What is being asked:
Format every line of text in the material below as a numbered list, skipping blank lines. Leave the pictures out of the answer.

Records provided:

··········

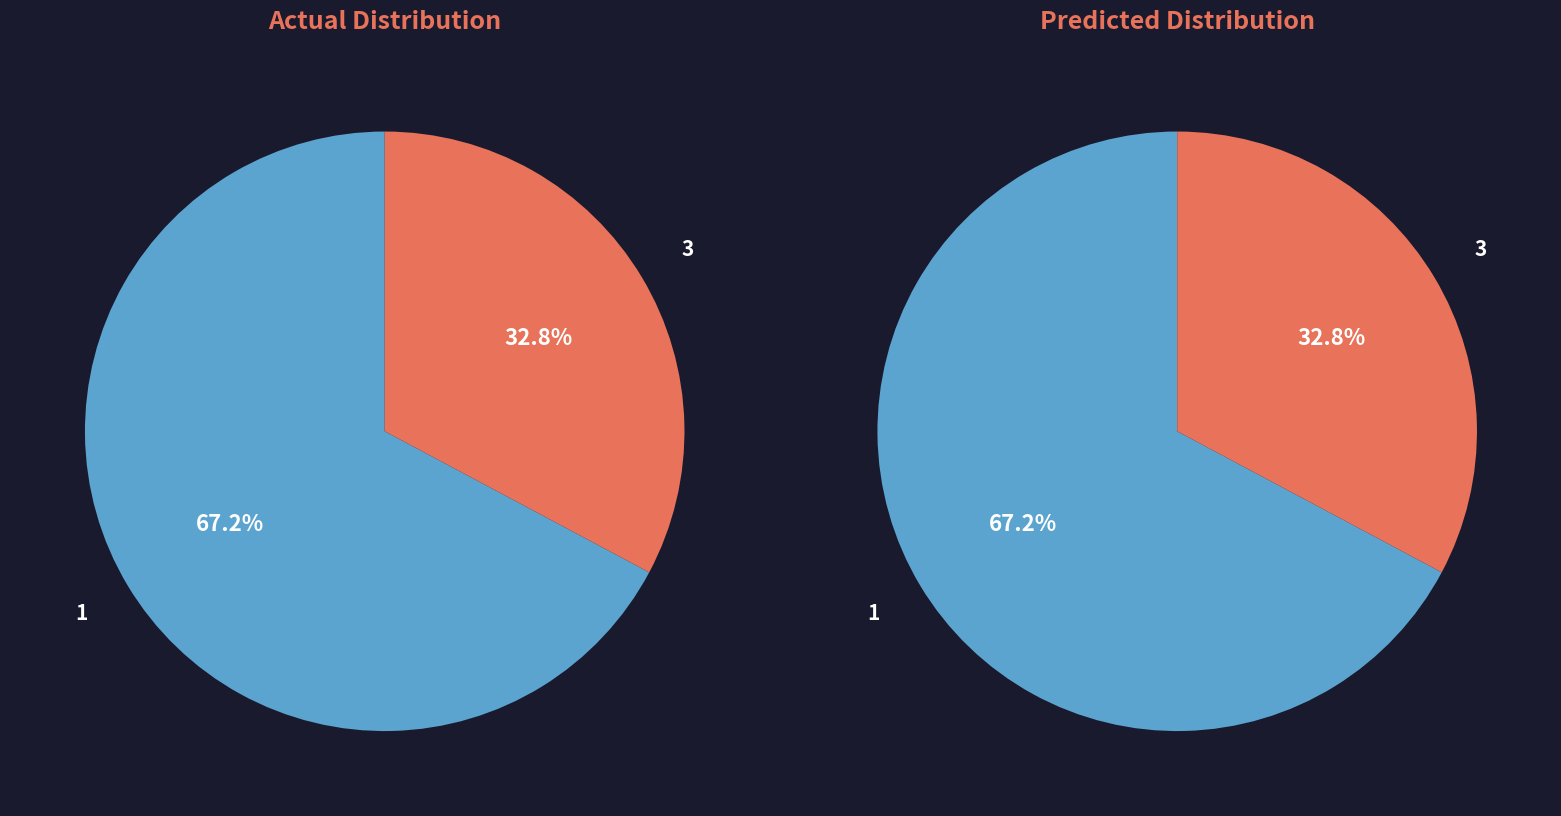

True or false: 1 accounts for 6% of the total.

False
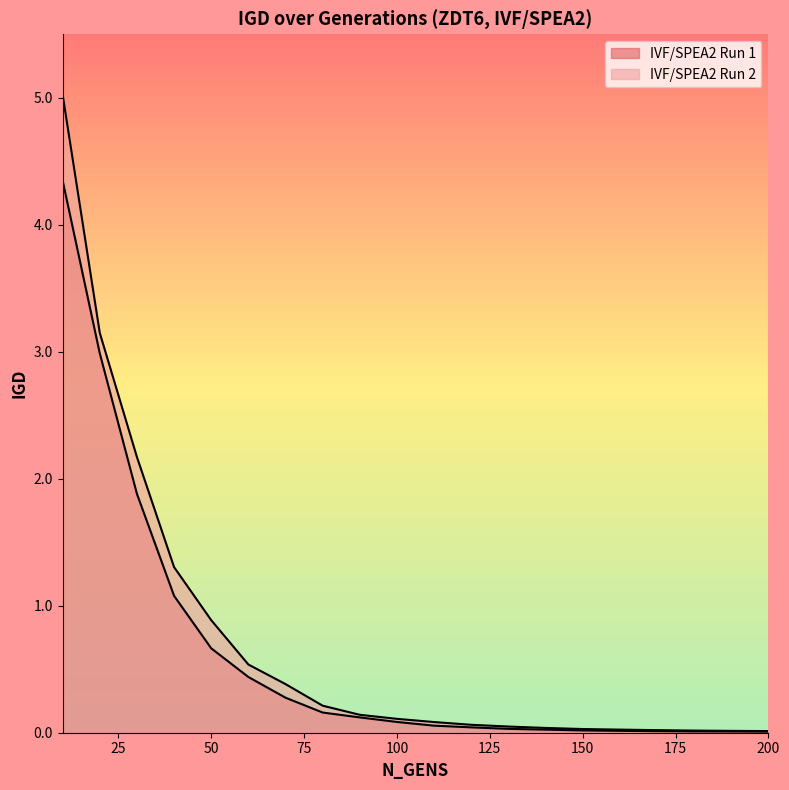

Reading left to right, list all the values displayed in this chart.

IVF/SPEA2 Run 1: 4.3	3.0	1.9	1.1	0.7	0.4	0.3	0.2	0.1	0.1	0.1	0.0	0.0	0.0	0.0	0.0	0.0	0.0	0.0	0.0
IVF/SPEA2 Run 2: 5.0	3.1	2.2	1.3	0.9	0.5	0.4	0.2	0.1	0.1	0.1	0.1	0.0	0.0	0.0	0.0	0.0	0.0	0.0	0.0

··········

Your response:
1. True or false: 1 accounts for 6% of the total.
2. False
3. Reading left to right, list all the values displayed in this chart.
4. IVF/SPEA2 Run 1: 4.3	3.0	1.9	1.1	0.7	0.4	0.3	0.2	0.1	0.1	0.1	0.0	0.0	0.0	0.0	0.0	0.0	0.0	0.0	0.0
5. IVF/SPEA2 Run 2: 5.0	3.1	2.2	1.3	0.9	0.5	0.4	0.2	0.1	0.1	0.1	0.1	0.0	0.0	0.0	0.0	0.0	0.0	0.0	0.0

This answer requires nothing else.